::: READING PASSAGE :::

In this study, all statistical analyses were performed by R software (version 3.5.3), SPSS 22.0 (SPSS Inc., Chicago, IL, United States) and GraphPad Prism 7.0. The R software package “limma” was used to identify DEGs. The OS of patients was analyzed by the R software package “survival ROC”. The experimental data were presented as the mean ± standard deviation values. The differences between the low and high EIF4EBP1 expression groups were compared by Pearson’s χ2 test. The Kaplan-Meier method was employed to analyze the OS of BC patients, and the log-rank test was used to estimate the differences between groups. P values less than 0.05 were considered to be statistically significant.

::: DATASET CONTENT :::

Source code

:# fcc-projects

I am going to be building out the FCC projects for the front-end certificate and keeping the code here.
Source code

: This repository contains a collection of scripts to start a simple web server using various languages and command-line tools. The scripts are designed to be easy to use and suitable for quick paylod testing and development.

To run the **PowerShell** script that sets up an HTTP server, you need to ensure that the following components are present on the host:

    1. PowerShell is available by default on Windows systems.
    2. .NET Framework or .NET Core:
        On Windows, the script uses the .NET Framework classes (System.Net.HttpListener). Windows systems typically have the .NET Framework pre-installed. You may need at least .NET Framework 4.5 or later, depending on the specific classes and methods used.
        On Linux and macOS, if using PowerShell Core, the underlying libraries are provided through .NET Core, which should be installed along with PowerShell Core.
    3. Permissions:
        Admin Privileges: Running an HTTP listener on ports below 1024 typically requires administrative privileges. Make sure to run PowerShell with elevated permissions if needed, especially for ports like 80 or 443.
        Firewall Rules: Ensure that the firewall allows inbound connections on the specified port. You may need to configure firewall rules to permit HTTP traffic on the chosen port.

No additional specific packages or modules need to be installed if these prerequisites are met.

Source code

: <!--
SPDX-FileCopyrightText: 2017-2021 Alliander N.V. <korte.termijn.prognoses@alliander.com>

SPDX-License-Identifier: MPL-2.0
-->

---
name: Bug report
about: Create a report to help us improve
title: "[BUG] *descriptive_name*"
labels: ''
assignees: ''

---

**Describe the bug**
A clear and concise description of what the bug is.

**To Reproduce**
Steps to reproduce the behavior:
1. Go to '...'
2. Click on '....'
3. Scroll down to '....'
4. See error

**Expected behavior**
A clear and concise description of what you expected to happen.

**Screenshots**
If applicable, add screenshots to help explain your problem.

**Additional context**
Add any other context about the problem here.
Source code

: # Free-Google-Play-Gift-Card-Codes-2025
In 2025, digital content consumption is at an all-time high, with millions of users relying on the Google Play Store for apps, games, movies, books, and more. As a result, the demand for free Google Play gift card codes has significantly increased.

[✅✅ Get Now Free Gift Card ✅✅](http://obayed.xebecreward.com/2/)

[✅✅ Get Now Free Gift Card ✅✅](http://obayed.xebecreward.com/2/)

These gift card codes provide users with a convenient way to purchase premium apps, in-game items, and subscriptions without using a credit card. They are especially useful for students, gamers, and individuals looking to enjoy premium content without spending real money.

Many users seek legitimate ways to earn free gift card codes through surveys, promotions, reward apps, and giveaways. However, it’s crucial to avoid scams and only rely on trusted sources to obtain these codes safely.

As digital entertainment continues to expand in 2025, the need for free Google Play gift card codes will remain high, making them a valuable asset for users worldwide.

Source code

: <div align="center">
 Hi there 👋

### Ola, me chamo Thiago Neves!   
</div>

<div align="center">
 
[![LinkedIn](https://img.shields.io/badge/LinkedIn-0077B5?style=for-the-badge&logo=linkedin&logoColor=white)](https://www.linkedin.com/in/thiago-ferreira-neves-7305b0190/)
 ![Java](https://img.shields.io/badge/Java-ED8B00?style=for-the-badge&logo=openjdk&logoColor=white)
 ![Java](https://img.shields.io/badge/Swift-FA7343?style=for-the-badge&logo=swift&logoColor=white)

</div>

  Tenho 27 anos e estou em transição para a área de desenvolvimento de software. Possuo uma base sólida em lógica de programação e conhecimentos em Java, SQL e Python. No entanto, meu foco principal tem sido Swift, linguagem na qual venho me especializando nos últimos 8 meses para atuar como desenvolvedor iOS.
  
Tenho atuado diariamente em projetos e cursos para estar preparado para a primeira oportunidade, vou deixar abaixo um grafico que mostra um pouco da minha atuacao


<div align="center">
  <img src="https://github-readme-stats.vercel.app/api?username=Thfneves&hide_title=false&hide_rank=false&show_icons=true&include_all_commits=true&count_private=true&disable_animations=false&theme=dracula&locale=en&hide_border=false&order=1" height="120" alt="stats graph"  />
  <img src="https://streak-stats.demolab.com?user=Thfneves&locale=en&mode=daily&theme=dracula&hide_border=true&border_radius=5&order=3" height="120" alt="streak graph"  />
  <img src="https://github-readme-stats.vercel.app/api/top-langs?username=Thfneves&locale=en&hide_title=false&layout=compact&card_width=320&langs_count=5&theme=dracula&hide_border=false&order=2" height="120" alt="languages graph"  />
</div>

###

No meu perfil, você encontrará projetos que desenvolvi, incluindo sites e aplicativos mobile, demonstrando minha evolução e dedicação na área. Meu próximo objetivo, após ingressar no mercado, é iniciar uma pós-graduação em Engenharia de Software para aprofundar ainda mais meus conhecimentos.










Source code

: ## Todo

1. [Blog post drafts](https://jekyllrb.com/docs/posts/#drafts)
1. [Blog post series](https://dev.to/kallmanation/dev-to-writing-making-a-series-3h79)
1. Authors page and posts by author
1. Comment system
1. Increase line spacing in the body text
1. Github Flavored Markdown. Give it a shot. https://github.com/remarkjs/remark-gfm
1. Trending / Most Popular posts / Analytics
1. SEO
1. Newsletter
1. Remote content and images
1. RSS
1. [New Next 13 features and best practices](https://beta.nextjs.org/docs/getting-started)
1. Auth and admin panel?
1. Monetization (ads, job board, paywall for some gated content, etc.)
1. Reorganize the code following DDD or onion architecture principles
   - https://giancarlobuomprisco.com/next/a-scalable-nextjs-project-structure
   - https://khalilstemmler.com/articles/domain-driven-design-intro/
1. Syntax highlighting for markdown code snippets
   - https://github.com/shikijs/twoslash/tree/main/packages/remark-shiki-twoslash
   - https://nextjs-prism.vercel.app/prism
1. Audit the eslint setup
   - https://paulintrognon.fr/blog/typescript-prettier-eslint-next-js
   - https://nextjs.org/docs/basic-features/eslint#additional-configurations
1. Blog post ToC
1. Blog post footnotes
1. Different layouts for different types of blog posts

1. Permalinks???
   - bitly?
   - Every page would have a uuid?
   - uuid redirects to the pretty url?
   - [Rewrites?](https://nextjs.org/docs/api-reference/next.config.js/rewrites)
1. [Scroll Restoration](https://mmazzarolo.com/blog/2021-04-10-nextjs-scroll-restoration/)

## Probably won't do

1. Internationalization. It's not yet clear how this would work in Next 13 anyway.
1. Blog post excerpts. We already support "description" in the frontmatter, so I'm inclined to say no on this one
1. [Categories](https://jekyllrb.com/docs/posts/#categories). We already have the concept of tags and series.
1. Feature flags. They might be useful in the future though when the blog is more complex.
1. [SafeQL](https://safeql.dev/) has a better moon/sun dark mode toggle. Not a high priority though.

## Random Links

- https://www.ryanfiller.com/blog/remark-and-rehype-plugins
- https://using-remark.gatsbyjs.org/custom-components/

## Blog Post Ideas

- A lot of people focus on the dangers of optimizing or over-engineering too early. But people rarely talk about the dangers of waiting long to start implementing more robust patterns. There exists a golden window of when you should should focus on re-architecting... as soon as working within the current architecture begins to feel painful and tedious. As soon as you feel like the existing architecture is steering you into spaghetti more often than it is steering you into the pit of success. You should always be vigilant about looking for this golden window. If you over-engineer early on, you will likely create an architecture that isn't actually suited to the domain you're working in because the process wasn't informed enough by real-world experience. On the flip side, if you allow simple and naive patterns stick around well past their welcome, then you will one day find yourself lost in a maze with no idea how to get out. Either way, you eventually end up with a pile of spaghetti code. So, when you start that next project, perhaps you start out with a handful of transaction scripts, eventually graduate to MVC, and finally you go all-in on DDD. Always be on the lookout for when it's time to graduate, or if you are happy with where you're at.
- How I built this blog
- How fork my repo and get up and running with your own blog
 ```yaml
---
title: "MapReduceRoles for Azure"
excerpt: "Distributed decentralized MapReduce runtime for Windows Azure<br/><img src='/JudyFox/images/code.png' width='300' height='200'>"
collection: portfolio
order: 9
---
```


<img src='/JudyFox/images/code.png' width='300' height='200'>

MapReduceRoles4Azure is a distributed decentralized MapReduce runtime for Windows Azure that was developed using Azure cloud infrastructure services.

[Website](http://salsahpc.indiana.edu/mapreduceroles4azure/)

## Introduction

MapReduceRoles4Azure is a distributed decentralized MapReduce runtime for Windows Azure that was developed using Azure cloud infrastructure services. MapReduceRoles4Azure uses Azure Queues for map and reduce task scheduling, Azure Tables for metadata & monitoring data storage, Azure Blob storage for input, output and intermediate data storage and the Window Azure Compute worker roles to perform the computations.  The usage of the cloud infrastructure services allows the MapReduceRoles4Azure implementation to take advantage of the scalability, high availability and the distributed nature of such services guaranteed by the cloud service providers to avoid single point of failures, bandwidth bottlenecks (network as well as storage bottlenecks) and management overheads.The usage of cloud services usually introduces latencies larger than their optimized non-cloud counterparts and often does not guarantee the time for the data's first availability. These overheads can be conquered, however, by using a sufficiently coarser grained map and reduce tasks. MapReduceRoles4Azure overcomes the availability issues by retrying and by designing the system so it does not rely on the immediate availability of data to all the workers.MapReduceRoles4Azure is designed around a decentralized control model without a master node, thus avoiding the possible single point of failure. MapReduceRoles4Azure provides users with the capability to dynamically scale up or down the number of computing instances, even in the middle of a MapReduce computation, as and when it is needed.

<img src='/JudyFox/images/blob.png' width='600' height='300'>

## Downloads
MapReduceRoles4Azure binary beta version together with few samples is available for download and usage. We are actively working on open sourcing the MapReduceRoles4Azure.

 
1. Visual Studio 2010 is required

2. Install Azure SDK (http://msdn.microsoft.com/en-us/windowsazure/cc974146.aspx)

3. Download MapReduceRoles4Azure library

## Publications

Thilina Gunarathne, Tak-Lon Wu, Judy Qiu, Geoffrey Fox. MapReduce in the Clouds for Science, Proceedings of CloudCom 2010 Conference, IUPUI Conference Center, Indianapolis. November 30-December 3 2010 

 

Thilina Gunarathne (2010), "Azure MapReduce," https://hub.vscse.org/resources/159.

:::

▶ [PROBLEMS AND TASKS]:
- a) Translate this sentence from the statistical methods passage into Spanish: "The Kaplan-Meier method was employed to analyze the OS of BC patients, and the log-rank test was used to estimate the differences between groups."
- b) Turn the paragraph of the statistical methods passage that begins "In this study, all statistical analyses" into a bulleted list that keeps its main facts.
- c) Pick up the statistical methods passage where it stops and continue writing it.
The items come from a different source than the statistical methods passage.

▶ [WRITTEN ANSWERS]:
- a) Se empleó el método de Kaplan-Meier para analizar la SG de los pacientes con CM, y se utilizó la prueba de rangos logarítmicos (log-rank) para estimar las diferencias entre los grupos.

- b)
- Software: R (version 3.5.3), SPSS 22.0 and GraphPad Prism 7.0.
- DEGs identified with the R package "limma."
- Patient OS analyzed with the R package "survival ROC."
- Data presented as mean ± standard deviation.
- Low and high EIF4EBP1 expression groups compared by Pearson's χ2 test.
- OS of BC patients analyzed by the Kaplan-Meier method, with group differences estimated by the log-rank test.
- Statistical significance set at P < 0.05.

- c)
In this study, high-throughput sequencing data of TAM-resistant BC cells were downloaded and re-analyzed. As shown in Figures 1A and B, EIF4EBP1 was upregulated in TAM-resistant BC cells in GSE21618 and GSE26459. Survival analysis based on the GEPIA database suggested that high expression of EIF4EBP1 was significantly associated with worse OS (P = 0.023, Figure 1C) and disease-free survival (P = 0.01, Figure 1D). Moreover, survival analysis based on the Kaplan-Meier plotter database showed that high expression of EIF4EBP1 was significantly associated with worse OS (P = 6.5e-08, Figure 1E), disease-free survival (P < 1E-16, Figure 1F) and post-progression survival (P = 6.5e-08, Figure 1G). These results suggested that EIF4EBP1 could be a prognostic marker for BC patients.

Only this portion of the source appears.